Die US-Behörden haben eine Belohnung von bis zu 5 Millionen Dollar für Hinweise auf die Mörder des paraguayischen Staatsanwalts Marcelo Pecci ausgesetzt, der im Mai während seiner Flitterwochen auf einer Insel nahe der kolumbianischen Stadt Cartagena ums Leben kam.
Der US-Botschafter in Asunción, Marc Ostfield, erschien an der Seite des paraguayischen Präsidenten Mario Abdo Benítez, um «glaubwürdige Informationen» zu fordern, die zur Verhaftung der «Verschwörer» des auf organisierte Kriminalität spezialisierten Staatsanwalts führen würden.
Die USA begrüßen die Bemühungen der kolumbianischen und paraguayischen Behörden in den letzten Monaten und haben ihre Hilfe zugesagt.
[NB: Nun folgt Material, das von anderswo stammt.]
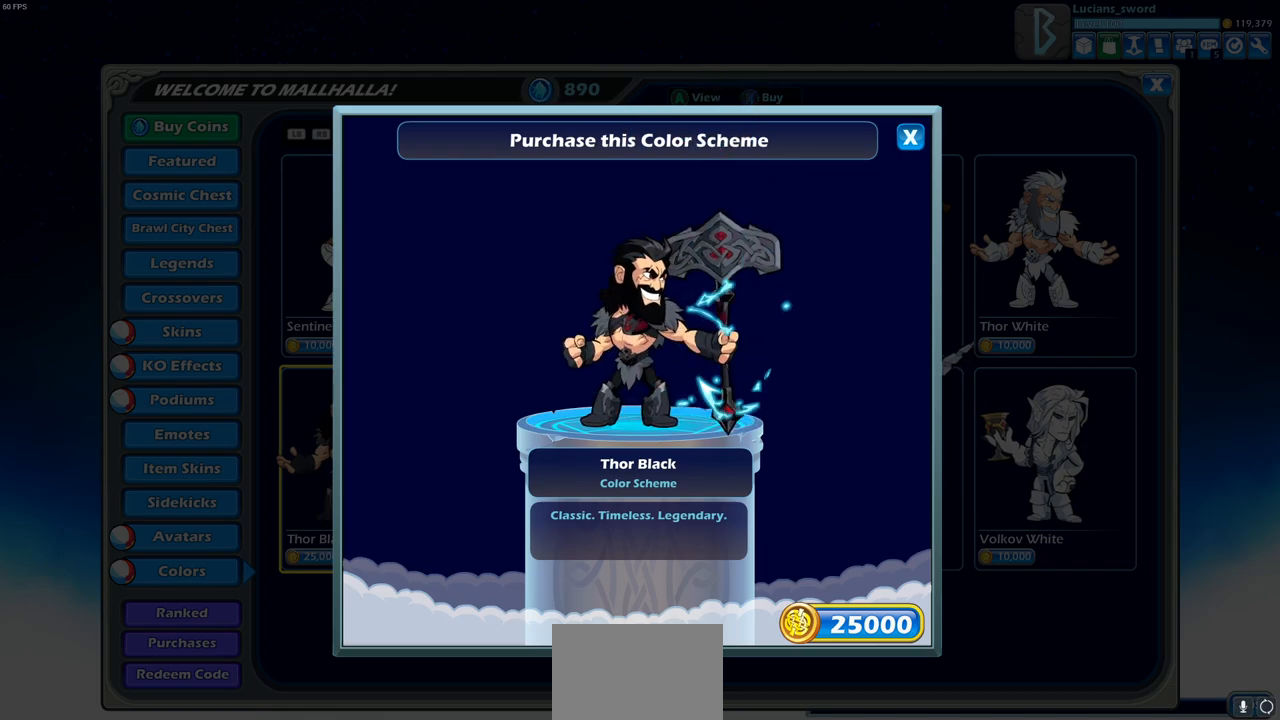
{"buttons": [], "left_stick": "center", "right_stick": "center", "events": []}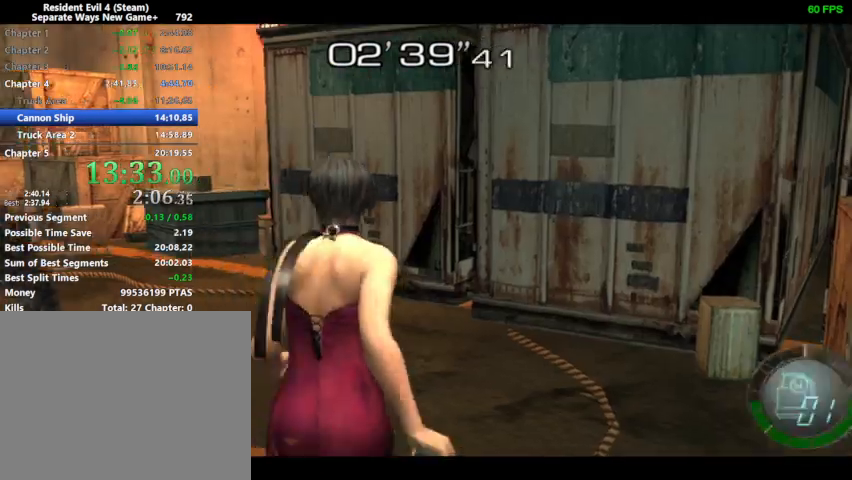
Gameplay with a controller (PlayStation layout); each line is a JSON object with the inputs held at the frame after it. "events" lists button and stick changes between this image and that frame as [ms after this image, input, new state], when the widget could be followed in between.
{"buttons": ["DPAD_UP", "DPAD_LEFT"], "left_stick": "center", "right_stick": "center", "events": [[67, "DPAD_LEFT", "up"], [133, "DPAD_LEFT", "down"]]}
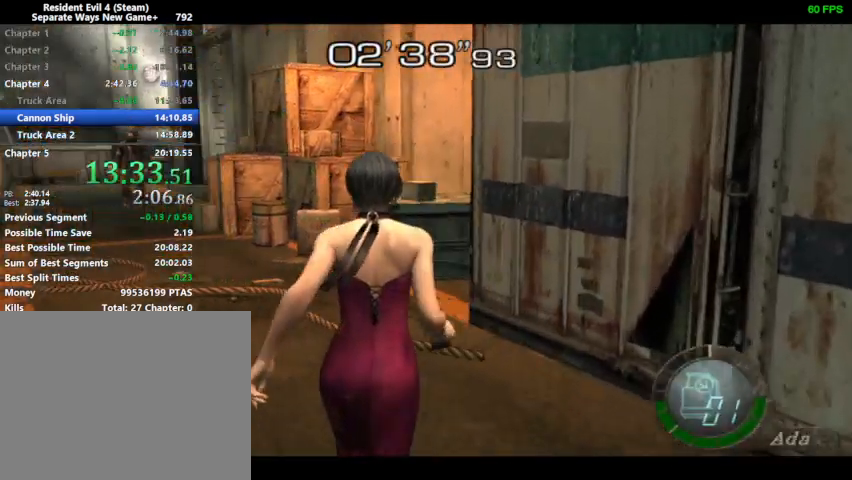
{"buttons": ["DPAD_UP"], "left_stick": "center", "right_stick": "center", "events": [[267, "DPAD_LEFT", "up"], [400, "DPAD_LEFT", "down"], [467, "DPAD_LEFT", "up"]]}
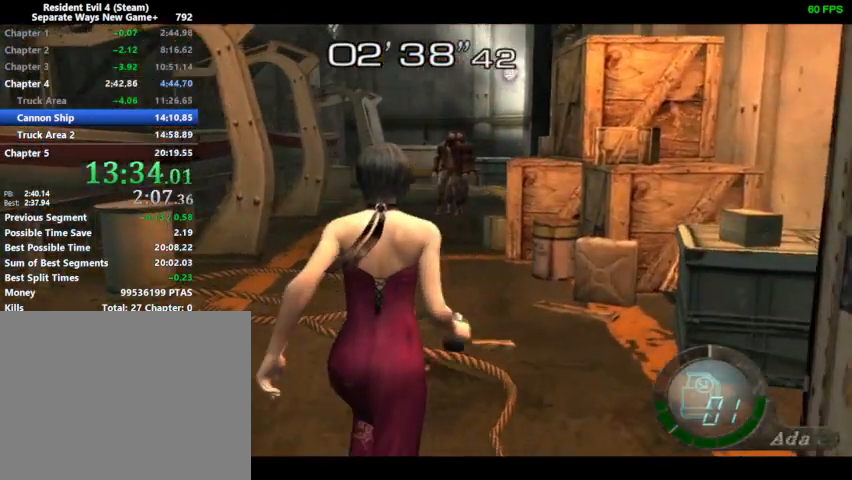
{"buttons": ["DPAD_UP"], "left_stick": "center", "right_stick": "center", "events": [[233, "DPAD_LEFT", "down"], [267, "DPAD_LEFT", "up"]]}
Wir werden nicht aufhören, bis jeder, der in diesen Mord verwickelt ist, vor Gericht gestellt wird», sagte der Botschafter laut der Zeitung «ABC Color».
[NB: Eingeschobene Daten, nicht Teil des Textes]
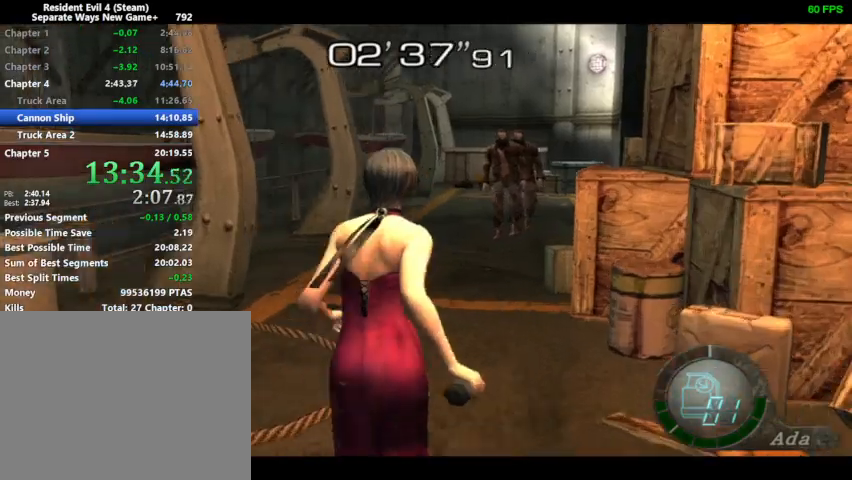
{"buttons": ["DPAD_UP"], "left_stick": "center", "right_stick": "center", "events": [[100, "DPAD_LEFT", "down"], [433, "DPAD_LEFT", "up"]]}
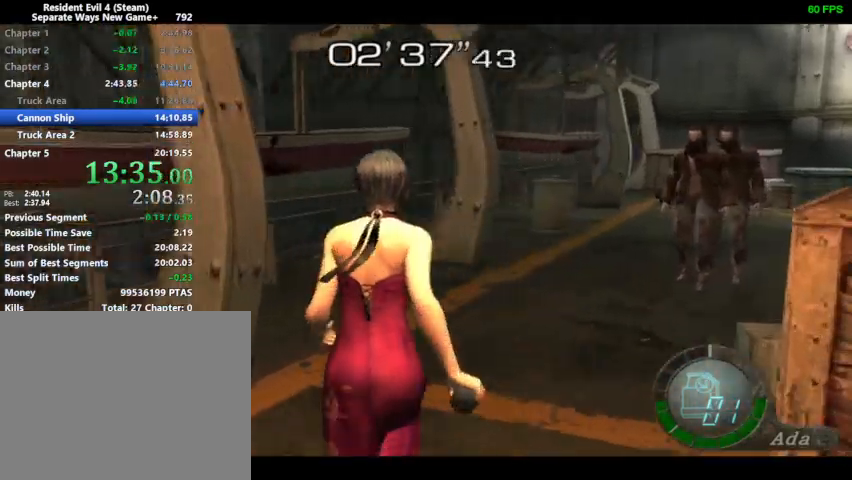
{"buttons": ["DPAD_UP"], "left_stick": "center", "right_stick": "center", "events": [[400, "DPAD_RIGHT", "down"], [500, "DPAD_RIGHT", "up"]]}
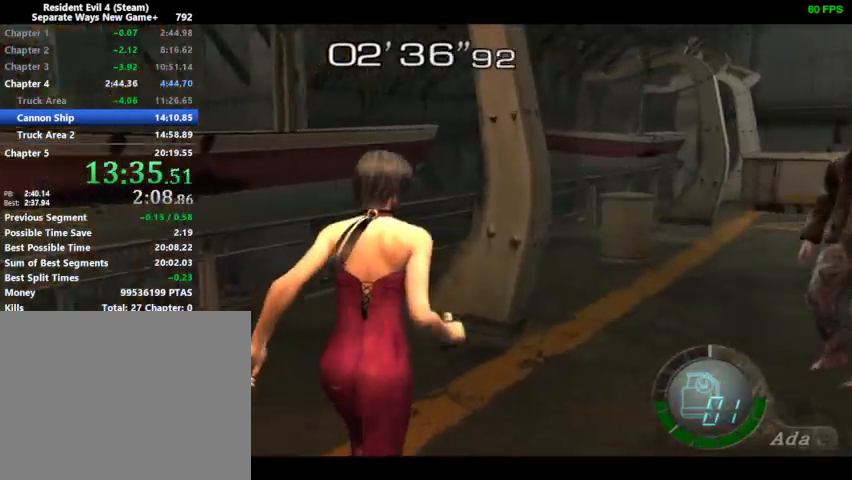
{"buttons": ["DPAD_UP", "DPAD_RIGHT"], "left_stick": "center", "right_stick": "right", "events": [[200, "DPAD_RIGHT", "down"], [333, "DPAD_RIGHT", "up"], [467, "right_stick", "right"], [500, "DPAD_RIGHT", "down"]]}
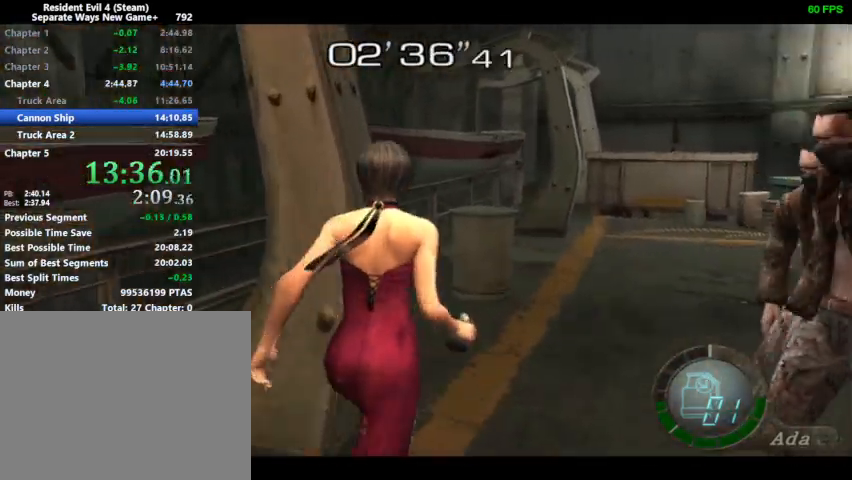
{"buttons": ["DPAD_UP"], "left_stick": "center", "right_stick": "center", "events": [[333, "right_stick", "center"], [467, "DPAD_RIGHT", "up"]]}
Pecci wurde am 10. Mai erschossen, als er sich mit seiner Frau in einem Hotel auf der Insel Baru aufhielt. Nach dem Verbrechen verhafteten die kolumbianischen Behörden fünf Personen, von denen vier bereits zu 23 Jahren Haft verurteilt wurden, nachdem sie ihre Beteiligung an dem Raub gestanden hatten.
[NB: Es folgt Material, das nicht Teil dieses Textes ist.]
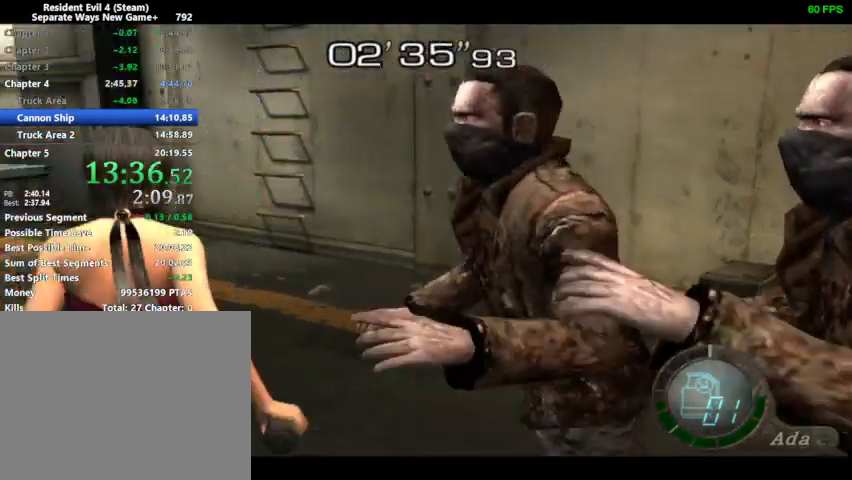
{"buttons": ["DPAD_UP", "DPAD_RIGHT"], "left_stick": "center", "right_stick": "center", "events": [[433, "DPAD_RIGHT", "down"]]}
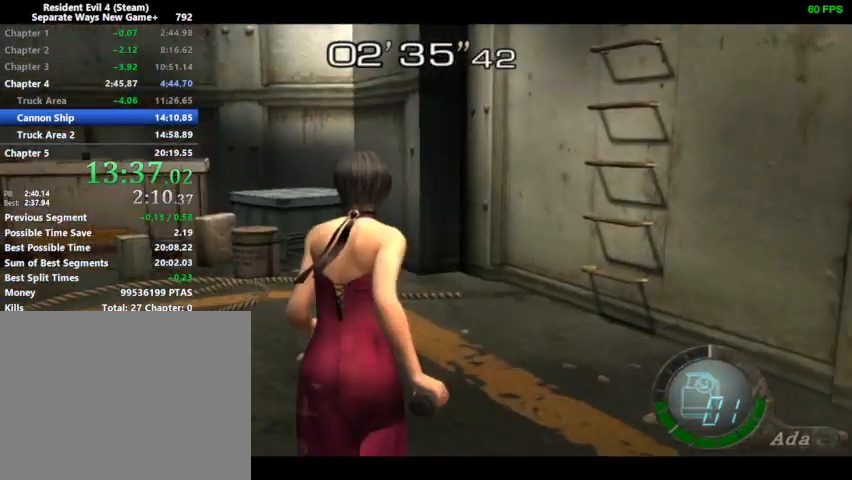
{"buttons": ["SQUARE", "DPAD_UP", "DPAD_RIGHT"], "left_stick": "center", "right_stick": "center", "events": [[33, "SQUARE", "down"], [100, "SQUARE", "up"], [133, "DPAD_RIGHT", "up"], [167, "SQUARE", "down"], [233, "SQUARE", "up"], [300, "SQUARE", "down"], [333, "SQUARE", "up"], [400, "DPAD_RIGHT", "down"], [400, "SQUARE", "down"], [433, "SQUARE", "up"], [500, "SQUARE", "down"]]}
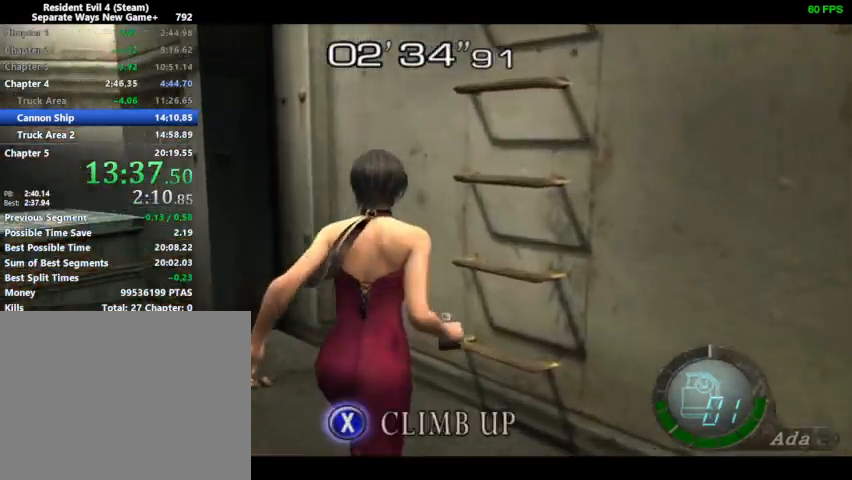
{"buttons": [], "left_stick": "center", "right_stick": "center", "events": [[33, "SQUARE", "up"], [67, "SQUARE", "down"], [100, "SQUARE", "up"], [133, "DPAD_RIGHT", "up"], [133, "DPAD_UP", "up"]]}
Der fünfte Angeklagte, Francisco Luis Correa, den die Staatsanwaltschaft für den Drahtzieher der Operation hält, plädierte auf nicht schuldig; eine vorbereitende Anhörung für den Prozess ist für den 24. November angesetzt. Die Ermittler schließen nicht aus, dass in Paraguay noch weitere Personen beteiligt sind.